The results for the Pearson’s correlation analysis in all seasons are shown in Tables S36, in which three groups are shaded (strong: r > 0.8, good: r = 0.6–0.8, and negative: r < − 0.5). Aromatic compounds showed relatively strong (r > 0.8) and good (r = 0.6–0.8) correlations with each other except for benzene and styrene. Ethylbenzene and m,p-xylenes were strongly correlated (r = 0.914, 0.968, 0.939, and 0.962 in summer, fall, winter, and spring, respectively) as these two compounds were primarily emitted from the same source, the shipbuilding industrial complex.

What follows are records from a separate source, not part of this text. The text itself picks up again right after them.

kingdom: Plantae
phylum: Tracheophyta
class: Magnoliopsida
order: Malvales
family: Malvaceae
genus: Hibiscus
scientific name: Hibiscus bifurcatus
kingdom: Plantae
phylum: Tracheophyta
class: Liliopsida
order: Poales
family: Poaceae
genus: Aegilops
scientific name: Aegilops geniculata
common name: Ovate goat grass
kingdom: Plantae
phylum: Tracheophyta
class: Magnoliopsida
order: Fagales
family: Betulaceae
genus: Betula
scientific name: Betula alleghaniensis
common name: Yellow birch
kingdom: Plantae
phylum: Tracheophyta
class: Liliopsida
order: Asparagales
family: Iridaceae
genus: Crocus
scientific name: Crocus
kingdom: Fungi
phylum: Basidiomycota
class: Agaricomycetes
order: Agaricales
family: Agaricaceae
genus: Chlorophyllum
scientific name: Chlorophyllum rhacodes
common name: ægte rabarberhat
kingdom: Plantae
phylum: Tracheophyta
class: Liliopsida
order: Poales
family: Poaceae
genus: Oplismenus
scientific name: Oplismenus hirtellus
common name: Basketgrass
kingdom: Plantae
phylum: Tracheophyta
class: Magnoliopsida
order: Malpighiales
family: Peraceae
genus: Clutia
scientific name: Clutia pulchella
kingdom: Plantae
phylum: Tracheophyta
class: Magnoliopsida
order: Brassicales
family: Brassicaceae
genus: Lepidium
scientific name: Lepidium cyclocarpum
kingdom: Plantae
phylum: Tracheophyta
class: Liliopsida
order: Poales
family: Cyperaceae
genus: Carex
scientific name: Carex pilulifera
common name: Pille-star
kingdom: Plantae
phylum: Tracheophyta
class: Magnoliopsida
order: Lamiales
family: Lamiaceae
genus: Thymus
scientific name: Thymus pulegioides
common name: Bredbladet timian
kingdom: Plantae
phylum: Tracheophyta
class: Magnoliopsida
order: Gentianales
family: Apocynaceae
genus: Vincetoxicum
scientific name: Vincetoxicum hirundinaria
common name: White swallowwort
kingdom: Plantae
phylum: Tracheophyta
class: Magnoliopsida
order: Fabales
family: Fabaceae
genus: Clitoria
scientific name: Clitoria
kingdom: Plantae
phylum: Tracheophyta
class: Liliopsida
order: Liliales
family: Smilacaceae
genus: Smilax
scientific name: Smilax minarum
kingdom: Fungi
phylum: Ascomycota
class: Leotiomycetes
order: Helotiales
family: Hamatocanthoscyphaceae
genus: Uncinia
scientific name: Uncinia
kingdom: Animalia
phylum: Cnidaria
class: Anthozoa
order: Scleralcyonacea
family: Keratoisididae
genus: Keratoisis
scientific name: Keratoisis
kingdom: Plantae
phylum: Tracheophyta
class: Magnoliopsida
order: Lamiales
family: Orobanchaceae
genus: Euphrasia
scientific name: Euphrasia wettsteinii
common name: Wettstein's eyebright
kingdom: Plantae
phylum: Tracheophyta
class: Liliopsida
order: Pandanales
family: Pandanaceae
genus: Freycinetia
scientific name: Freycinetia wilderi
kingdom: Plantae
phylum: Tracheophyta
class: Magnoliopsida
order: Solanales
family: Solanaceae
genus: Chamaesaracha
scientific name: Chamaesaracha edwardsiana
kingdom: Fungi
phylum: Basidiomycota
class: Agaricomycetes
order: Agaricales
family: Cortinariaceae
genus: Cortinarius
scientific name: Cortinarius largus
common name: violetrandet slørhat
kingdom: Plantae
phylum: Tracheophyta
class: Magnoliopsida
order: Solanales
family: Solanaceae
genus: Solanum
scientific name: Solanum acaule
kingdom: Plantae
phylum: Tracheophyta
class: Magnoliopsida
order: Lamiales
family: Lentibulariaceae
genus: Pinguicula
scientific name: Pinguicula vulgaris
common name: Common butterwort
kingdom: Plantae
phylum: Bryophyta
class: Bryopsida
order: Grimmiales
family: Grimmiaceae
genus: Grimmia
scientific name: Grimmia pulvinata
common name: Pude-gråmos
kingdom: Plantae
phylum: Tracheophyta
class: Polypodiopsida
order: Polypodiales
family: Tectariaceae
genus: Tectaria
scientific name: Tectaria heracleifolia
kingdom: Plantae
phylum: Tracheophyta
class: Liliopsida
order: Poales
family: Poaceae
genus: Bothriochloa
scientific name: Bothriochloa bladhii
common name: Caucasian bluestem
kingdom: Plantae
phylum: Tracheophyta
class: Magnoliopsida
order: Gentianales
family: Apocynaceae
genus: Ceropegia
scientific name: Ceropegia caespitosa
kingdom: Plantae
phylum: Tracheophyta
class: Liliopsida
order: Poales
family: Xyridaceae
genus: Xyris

In addition, a strong correlation (r > 0.8) was found between styrene and 1,2-dichloropropane in spring, summer, and fall, with these two compounds showing much higher concentrations at Site I3 except in winter, which implies that the compounds are indicators of emissions from the petrochemical industrial complex. Benzene and tetrachloroethylene, which are considered as industrial emission markers (Zhang et al. 2015), showed higher concentrations at Site I6 than at the other sites, and they were highly correlated in summer (r = 0.818) and spring (r = 0.708). In spring, vinyl chloride was negatively (r < − 0.5) correlated with most other compounds, indicating that vinyl chloride might have different sources and emission patterns in Ulsan. In fall and spring, strong correlations (r = 0.742–0.848) were found between cis-1,2-dichloroethylene and trichloroethylene. Their concentrations were somewhat higher at Site I4 than at the other sampling sites, indicating that they could have been influenced by the use of metal degreasers (US-EPA 2001) in the non-ferrous industrial complex.

Conclusion

In this study, spatial and temporal variations of VOCs in Ulsan, Korea were examined using passive air samplers. The temporal variations of VOCs were not significantly different probably due to the continuous emissions from major industrial facilities. The spatial distributions of VOCs indicated that major industries, especially the petrochemical and shipbuilding industries, were the main VOC sources. In addition to the industrial sites, some urban sites were also found to be significantly affected by VOCs emitted from the industrial complexes. Therefore, periodic monitoring of VOCs is recommended in Ulsan. It can be concluded that passive air sampling is a powerful tool for identifying major VOC sources in multi-industrial cities. In addition, the PRTR emission database developed by the Korea Ministry of Environment was found to be useful for source tracking and could also be used for the prediction of a source-receptor relationship without the need for monitoring and for input data of air dispersion models.